I’m in a dicey situation, and I’m praying she changes her mind about coming. Just in case she isn’t, I guess I’ll have to start saving enough money between now and then to put her up in a local motel, which I should be able to do given the time frame. Then all I need to do is think of some reason why she can’t stay at my house (repairs? haven’t cleaned it?) She would like a motel better anyway with its pool, sterile rooms, flat screen TV, and a real bed. The fall is still a few months away but it will be hard for me to save the money because I’m trying to save enough money to go see my son in Florida in September. I think she might know this too, but she doesn’t care.

I’m feeling a little conflicted.

Concept image of a lost and confused signpost against a blue cloudy sky.

A few days ago I received a birthday card from my mother. The message inside was warmer and more loving than most of the cards she has sent me in recent years. Inside the card was a check.

I’ll be perfectly honest. I wasn’t expecting to get anything at all from her this year, because I know she found this blog and the things I’ve written about her haven’t been all that nice.

I haven’t actually spoken to my mother in three years. Though I never officially went “No Contact” with her, I just stopped calling her (or accepting her calls) because talking to her is very triggering for me. I always feel like a stupid little child in her presence–even on the phone (and I hate phones anyway). I always hang up feeling diminished as a human being. Her verbal abuse of me has always been somewhat subtle but it’s definitely there. I do still have contact with her via email and mail though. We send each other birthday and Christmas cards, but that’s about it. I don’t see any reason to stop doing those things.

I started this blog primarily to come to terms with and deal with my feelings about my psychopathic malignant narcissist ex after I finally got the courage to make him leave. But I couldn’t write about narcissism without thinking of the patterns in my life–especially my pattern of always being drawn to narcissists (and having them drawn to me) due to having been raised by a narcissistic mother and an enabling dad.

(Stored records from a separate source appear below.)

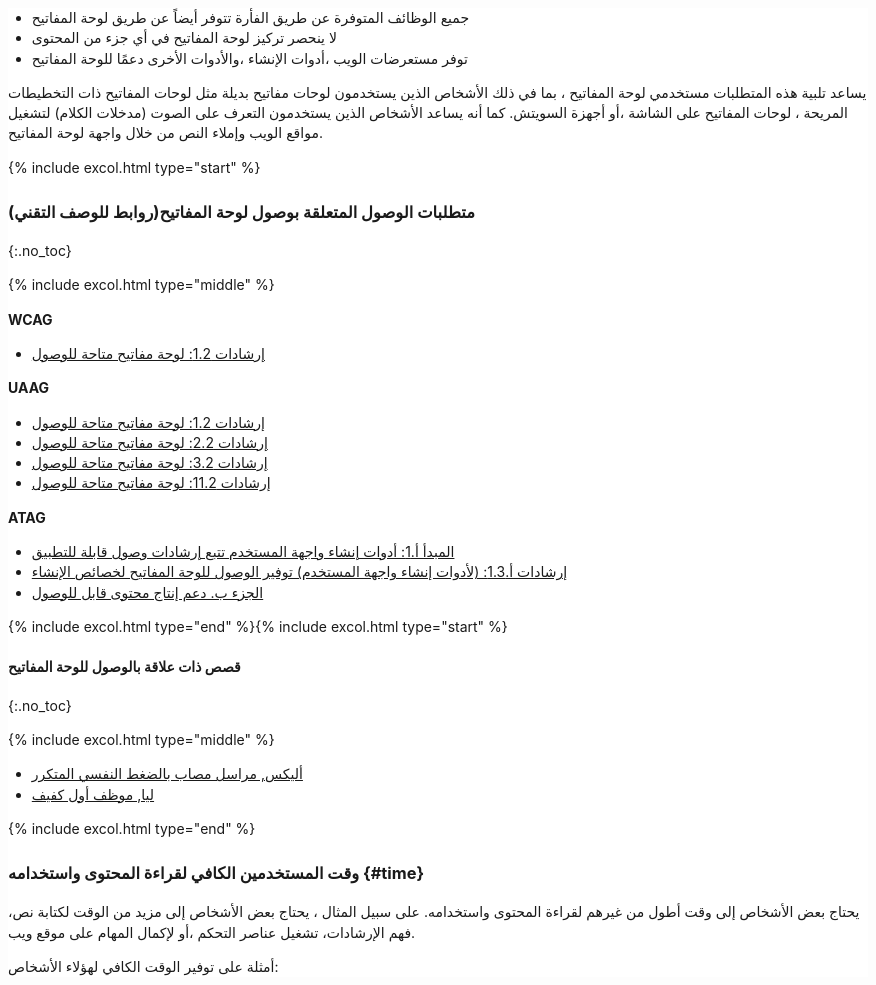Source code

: -   جميع الوظائف المتوفرة عن طريق الفأرة تتوفر أيضاً عن طريق لوحة المفاتيح
-   لا ينحصر تركيز لوحة المفاتيح في أي جزء من المحتوى
-   توفر مستعرضات الويب ،أدوات الإنشاء ،والأدوات الأخرى دعمًا للوحة المفاتيح

يساعد تلبية هذه المتطلبات مستخدمي لوحة المفاتيح ، بما في ذلك الأشخاص الذين يستخدمون لوحات مفاتيح بديلة مثل لوحات المفاتيح ذات التخطيطات المريحة ، لوحات المفاتيح على الشاشة ،أو أجهزة السويتش. كما أنه يساعد الأشخاص الذين يستخدمون التعرف على الصوت (مدخلات الكلام) لتشغيل مواقع الويب وإملاء النص من خلال واجهة لوحة المفاتيح.

{% include excol.html type="start" %}
 
### متطلبات الوصول المتعلقة بوصول لوحة المفاتيح(روابط للوصف التقني)

{:.no_toc}
 
{% include excol.html type="middle" %}
 
**WCAG**
 
 -   [إرشادات 1.2: لوحة مفاتيح متاحة للوصول]( https://www.w3.org/WAI/WCAG21/quickref/#keyboard-accessible)

**UAAG**
 
-   [إرشادات 1.2: لوحة مفاتيح متاحة للوصول]( https://www.w3.org/TR/UAAG20/#gl-keyboard-access)
-   [إرشادات 2.2: لوحة مفاتيح متاحة للوصول]( https://www.w3.org/TR/UAAG20/#gl-sequential-navigation)
-   [إرشادات 3.2: لوحة مفاتيح متاحة للوصول]( https://www.w3.org/TR/UAAG20/#gl-direct-navigation-and-activation)
-   [إرشادات 11.2: لوحة مفاتيح متاحة للوصول]( https://www.w3.org/TR/UAAG20/#gl-other-devices)

**ATAG**

-   [المبدأ أ.1: أدوات إنشاء واجهة المستخدم تتبع إرشادات وصول قابلة للتطبيق]( https://www.w3.org/TR/ATAG20/#principle_a1)
-   [إرشادات أ.1.3: (لأدوات إنشاء واجهة المستخدم) توفير الوصول للوحة المفاتيح لخصائص الإنشاء]( https://www.w3.org/TR/ATAG20/#gl_a31)
-   [الجزء ب. دعم إنتاج محتوى قابل للوصول]( https://www.w3.org/TR/ATAG20/#part_b)
 
{% include excol.html type="end" %}{% include excol.html type="start" %}
 
#### قصص ذات علاقة بالوصول للوحة المفاتيح
{:.no_toc}
 
{% include excol.html type="middle" %}
 
-   [أليكس, مراسل مصاب بالضغط النفسي المتكرر]( /people-use-web/user-stories/#reporter)
-   [ليا, موظف أول كفيف]( /people-use-web/user-stories/#accountant)

{% include excol.html type="end" %}
 
 ### وقت المستخدمين الكافي لقراءة المحتوى واستخدامه  {#time} 
 
يحتاج بعض الأشخاص إلى وقت أطول من غيرهم لقراءة المحتوى واستخدامه. على سبيل المثال ، يحتاج بعض الأشخاص إلى مزيد من الوقت لكتابة نص، فهم الإرشادات، تشغيل عناصر التحكم ،أو لإكمال المهام على موقع ويب.

أمثلة على توفير الوقت الكافي لهؤلاء الأشخاص:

I haven’t posted much about my mother lately, partly because I know she probably reads this blog, but also because I’m having doubts about how malignant she actually was. She certainly was nowhere near as bad as my ex. A malignant narcissist or psychopath likes to see others suffer and deliberately hurts others for their own pleasure. My mother isn’t like that. There’s no doubt she’s very narcissistic and self involved–but she isn’t vindictive and doesn’t necessarily punish or deliberately hurt people who have crossed her. She usually just ignores them and acts like they no longer exist. I suppose that in itself could be a form of punishment though.

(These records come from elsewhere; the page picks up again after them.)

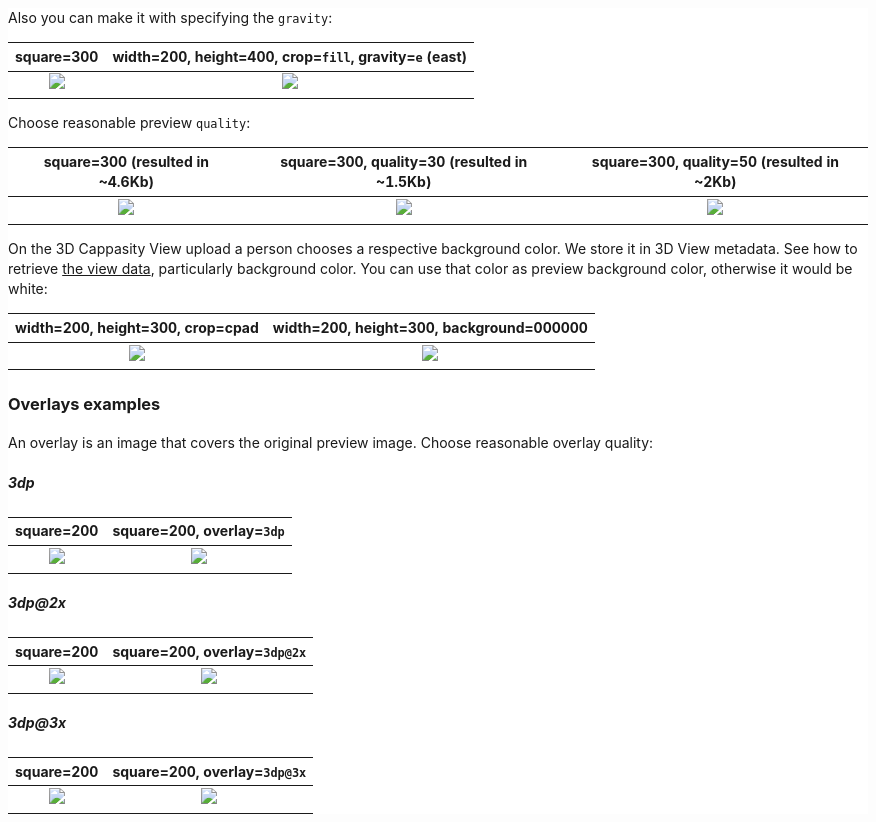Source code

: Also you can make it with specifying the `gravity`:

| square=300 | width=200, height=400, crop=`fill`, gravity=`e` (east) |
:-------------------------:|:-------------------------:
![](https://api.cappasity.com/api/files/preview/cappasity/s300/34ddd305-bb53-4fd7-8dce-8555fc5a269f) | ![](https://api.cappasity.com/api/files/preview/cappasity/w200-h400-cfill-ge/34ddd305-bb53-4fd7-8dce-8555fc5a269f)

Choose reasonable preview `quality`:

| square=300 (resulted in ~4.6Kb) | square=300, quality=30 (resulted in ~1.5Kb) | square=300, quality=50 (resulted in ~2Kb) |
:-------------------------:|:-------------------------:|:-------------------------:
![](https://api.cappasity.com/api/files/preview/cappasity/s300/34ddd305-bb53-4fd7-8dce-8555fc5a269f) | ![](https://api.cappasity.com/api/files/preview/cappasity/s300-q30/34ddd305-bb53-4fd7-8dce-8555fc5a269f) | ![](https://api.cappasity.com/api/files/preview/cappasity/s300-q50/34ddd305-bb53-4fd7-8dce-8555fc5a269f)

On the 3D Cappasity View upload a person chooses a respective background color. We store it in 3D View metadata.
See how to retrieve [the view data](#get-view-info), particularly background color.
You can use that color as preview background color, otherwise it would be white:

| width=200, height=300, crop=cpad | width=200, height=300, background=000000 |
:-------------------------:|:-------------------------:
![](https://api.cappasity.com/api/files/preview/cappasity/h300-w200-cpad/14b8f4f4-6e89-4a6f-8535-651c09d180b3) | ![](https://api.cappasity.com/api/files/preview/cappasity/h300-w200-cpad-b000000/14b8f4f4-6e89-4a6f-8535-651c09d180b3)


### Overlays examples
An overlay is an image that covers the original preview image.
Choose reasonable overlay quality:

##### 3dp
| square=200 | square=200, overlay=`3dp` |
:-------------------------:|:-------------------------:
![](https://api.cappasity.com/api/files/preview/cappasity/s200/34ddd305-bb53-4fd7-8dce-8555fc5a269f) | ![](https://api.cappasity.com/api/files/preview/cappasity/s200/34ddd305-bb53-4fd7-8dce-8555fc5a269f?o=3dp) 

##### 3dp@2x
| square=200 | square=200, overlay=`3dp@2x` |
:-------------------------:|:-------------------------:
![](https://api.cappasity.com/api/files/preview/cappasity/s200/34ddd305-bb53-4fd7-8dce-8555fc5a269f) | ![](https://api.cappasity.com/api/files/preview/cappasity/s200/34ddd305-bb53-4fd7-8dce-8555fc5a269f?o=3dp@2x)

##### 3dp@3x
| square=200 | square=200, overlay=`3dp@3x` |
:-------------------------:|:-------------------------:
![](https://api.cappasity.com/api/files/preview/cappasity/s200/34ddd305-bb53-4fd7-8dce-8555fc5a269f) | ![](https://api.cappasity.com/api/files/preview/cappasity/s200/34ddd305-bb53-4fd7-8dce-8555fc5a269f?o=3dp@3x)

You may think she sent me the birthday card and gift as a form of Hoovering me back into the family or as a last ditch attempt to get narcissistic supply from me. I don’t think either is the case. I actually think my mother wants little to do with me at all. Of course that hurts, but I’ve grown used to it. I think things were like that long before I started this blog.

A few years ago, she might have tried to coerce me into providing her with more narcissistic supply through love bombing, because I would actually provide it. But I haven’t given her any supply in three years, and she has other resources now (other family members). So I doubt she is actually trying to get anything from me.

It could be a way of keeping me off balance too, but something tells me that isn’t it. It just doesn’t seem like something she would do. She isn’t that smart or cunning.

So here is what I think. I think that she does have some rudimentary maternal love for me. Garden variety NPDs aren’t entirely incapable of love. It’s also possible she may have had her eyes opened in reading this blog, and knows she is narcissistic. She may realize she wasn’t a good parent, but as a narc, she isn’t going to be caught dead admitting it, especially to me. Maybe her gift to me and its warm birthday message was a sort of indirect admission of culpability. If so, she will most likely take that knowledge to the grave with her and I will never know.